Les gouvernements renforcent les mesures de protection des citoyens :

  • Nouvelles lois sur la violation de données : Une violation chez l’opérateur de télécommunications australien Optus a incité le gouvernement du pays à introduire de nouvelles lois sur les violations de données que les autres opérateurs de télécommunications doivent suivre pour protéger les clients contre les fraudes potentielles. En 2023, d’autres gouvernements nationaux suivront, ne s’appuyant pas uniquement sur le RGPD.
  • Nouveaux groupes de travail nationaux sur la cybercriminalité : il est probable que davantage de gouvernements suivront également l’exemple de Singapour en créant des groupes de travail interinstitutionnels contre les rançongiciels et la cybercriminalité pour lutter contre la menace croissante qui pèse sur le commerce et les consommateurs.
  • Demandez la sécurité et la confidentialité dès le départ : l’industrie automobile a déjà pris des mesures pour protéger les données des propriétaires de véhicules. Cet exemple sera imité dans d’autres domaines des biens de consommation qui stockent et traitent des données, tenant les fabricants responsables des vulnérabilités de leurs produits.

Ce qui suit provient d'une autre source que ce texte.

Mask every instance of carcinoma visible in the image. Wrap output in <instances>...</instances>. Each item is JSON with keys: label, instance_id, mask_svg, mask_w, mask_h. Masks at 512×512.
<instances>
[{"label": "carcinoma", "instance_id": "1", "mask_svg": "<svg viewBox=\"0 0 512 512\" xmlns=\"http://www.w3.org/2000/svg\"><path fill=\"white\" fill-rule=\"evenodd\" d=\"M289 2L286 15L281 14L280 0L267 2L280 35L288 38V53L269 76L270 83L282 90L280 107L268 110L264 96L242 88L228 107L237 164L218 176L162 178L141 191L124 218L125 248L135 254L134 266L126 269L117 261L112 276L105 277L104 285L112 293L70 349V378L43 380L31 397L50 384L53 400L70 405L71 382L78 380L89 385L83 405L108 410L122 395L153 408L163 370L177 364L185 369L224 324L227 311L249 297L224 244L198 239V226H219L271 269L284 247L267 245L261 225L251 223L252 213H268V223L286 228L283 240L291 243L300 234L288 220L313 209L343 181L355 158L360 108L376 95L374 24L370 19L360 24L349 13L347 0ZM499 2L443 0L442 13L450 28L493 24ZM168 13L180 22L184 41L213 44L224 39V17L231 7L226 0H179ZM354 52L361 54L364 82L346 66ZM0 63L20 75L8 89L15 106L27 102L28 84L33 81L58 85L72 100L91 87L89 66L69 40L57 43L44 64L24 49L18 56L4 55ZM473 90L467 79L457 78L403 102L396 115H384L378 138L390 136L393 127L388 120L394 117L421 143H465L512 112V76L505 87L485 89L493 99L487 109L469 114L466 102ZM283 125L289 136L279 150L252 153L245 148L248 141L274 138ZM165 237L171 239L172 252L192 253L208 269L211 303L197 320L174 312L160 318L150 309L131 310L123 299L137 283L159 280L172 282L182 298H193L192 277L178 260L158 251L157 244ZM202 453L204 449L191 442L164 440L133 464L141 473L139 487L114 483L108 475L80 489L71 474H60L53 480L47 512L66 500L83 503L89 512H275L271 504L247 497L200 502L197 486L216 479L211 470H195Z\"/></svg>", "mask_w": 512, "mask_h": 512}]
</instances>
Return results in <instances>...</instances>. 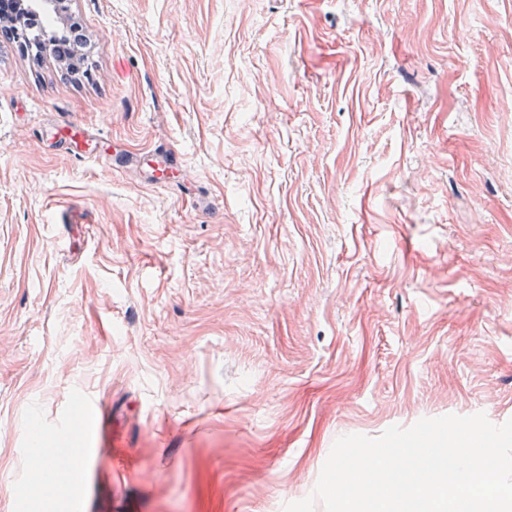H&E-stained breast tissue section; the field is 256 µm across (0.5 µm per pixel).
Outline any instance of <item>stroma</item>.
<instances>
[{
    "instance_id": "35a3bbf8",
    "label": "stroma",
    "mask_w": 512,
    "mask_h": 512,
    "mask_svg": "<svg viewBox=\"0 0 512 512\" xmlns=\"http://www.w3.org/2000/svg\"><path fill=\"white\" fill-rule=\"evenodd\" d=\"M68 7L88 79L0 38V512H283L339 437L512 419V0ZM150 154V158L145 161V156ZM125 160L127 166L135 168H142L143 164L146 163L153 172L163 173L167 170L174 171L180 167L179 153L171 145L163 148H155L144 153H132L127 151Z\"/></svg>"
}]
</instances>
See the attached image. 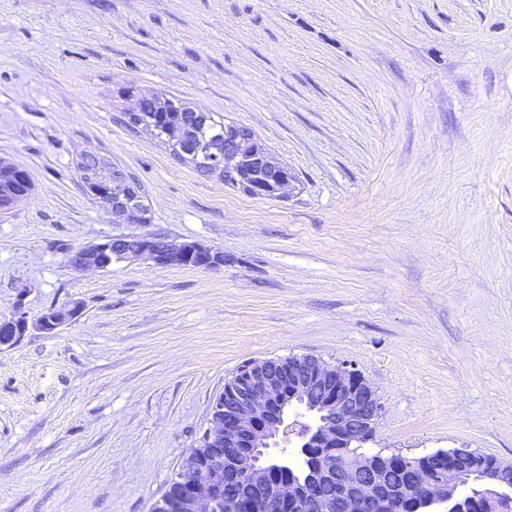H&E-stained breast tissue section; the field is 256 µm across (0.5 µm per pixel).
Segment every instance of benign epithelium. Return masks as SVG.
<instances>
[{
    "instance_id": "1",
    "label": "benign epithelium",
    "mask_w": 512,
    "mask_h": 512,
    "mask_svg": "<svg viewBox=\"0 0 512 512\" xmlns=\"http://www.w3.org/2000/svg\"><path fill=\"white\" fill-rule=\"evenodd\" d=\"M224 183L242 185L254 196L280 194L293 181L288 168L273 160L269 150L251 128L238 125L224 137ZM110 161L100 157L88 173L86 192L123 217L127 224H139L147 216L136 184L128 178L109 174ZM138 256L157 266H178L194 262V267L210 269L224 265V253L198 242L171 244L157 237L124 236L93 243L74 251L70 264L105 270L112 260ZM75 305L56 310L34 324L45 333L58 330L79 313ZM29 330L27 316L21 312L0 319V347L20 341ZM326 386L324 399L312 403L308 391ZM302 409L295 416L290 411ZM381 405L371 384L351 364H329L314 356H294L286 360H254L224 382L212 405L210 425L204 431L215 468L190 452L181 466L196 474L178 498L160 496L154 512H251L248 505L220 502L214 486L221 480L242 478L261 491L260 499L274 512H288L306 485L288 478H275L276 471L288 472L292 459L276 457L272 449L278 440L297 439L296 453L318 459L314 479L334 482L342 512H352L370 493L376 500H387L392 489L387 471L401 454L370 457L351 452V448L373 438ZM442 465L444 485L428 492L422 500L409 501L404 493L398 500L403 512H457L456 498L460 479L477 468L479 452L470 448L439 449L433 452Z\"/></svg>"
}]
</instances>
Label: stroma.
I'll return each instance as SVG.
<instances>
[{
    "mask_svg": "<svg viewBox=\"0 0 512 512\" xmlns=\"http://www.w3.org/2000/svg\"><path fill=\"white\" fill-rule=\"evenodd\" d=\"M162 93L252 128L293 173L257 197L126 127ZM97 153L151 209L124 224ZM0 316L79 303L0 347V512H150L251 360L351 363L364 453L512 463V0H0ZM158 234L213 270L70 253ZM94 156L100 159L97 165L96 161L91 159L80 162L77 167L79 178L83 184L84 171L96 166L87 175L86 192L102 203L112 214L122 216L126 224H141L148 213L143 211L145 204L136 184L127 177L106 175L105 173H109V170L112 169V165L107 158L101 155H85L83 159ZM114 183H124L125 187L116 190ZM8 164L0 163V192L1 197L7 198L10 197L13 200L24 201L31 195V183H27L26 185L21 182L14 181L10 178V175H13L15 178L19 180L26 181L28 179L27 172L14 165H9V170L7 167ZM21 201V202H22ZM80 307L78 304L68 309L56 310L44 317L40 322L34 323L33 326L38 330L45 333H52L58 330L67 320L72 319L79 313Z\"/></svg>",
    "mask_w": 512,
    "mask_h": 512,
    "instance_id": "35a3bbf8",
    "label": "stroma"
}]
</instances>
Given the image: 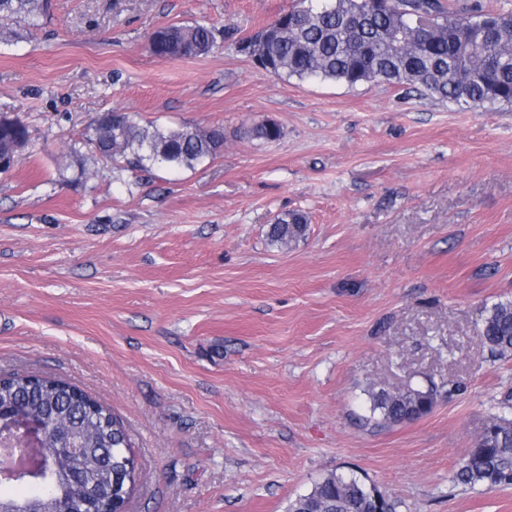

Problème de regroupement :

  • Réduire la complexité pour réduire les risques : l’écart mondial dans la disponibilité des professionnels de la cybersécurité augmentera de plus de 25 % en 2022. En raison de la pandémie, les organisations disposent de réseaux distribués et de déploiements cloud plus complexes que jamais. Les équipes de sécurité doivent donc consolider leur infrastructure informatique et de sécurité pour améliorer les capacités de défense et réduire les charges de travail. Plus des deux tiers des RSSI s’attendent à travailler avec moins de fournisseurs de solutions pour rendre leur entreprise plus sûre.

Je prédis une augmentation drastique de la fraude numérique en raison du ralentissement de l’économie mondiale et de l’inflation. Les cybercriminels utilisent de plus en plus des campagnes sur les réseaux sociaux via Telegram, WhatsApp et d’autres messageries populaires. Il y aura également davantage de cyberattaques sur les plates-formes de blockchain Web3, principalement pour voler et donc les actifs cryptographiques de leurs utilisateurs, explique Oded Vanunu, responsable de la recherche sur la vulnérabilité des produits chez Check Point Software.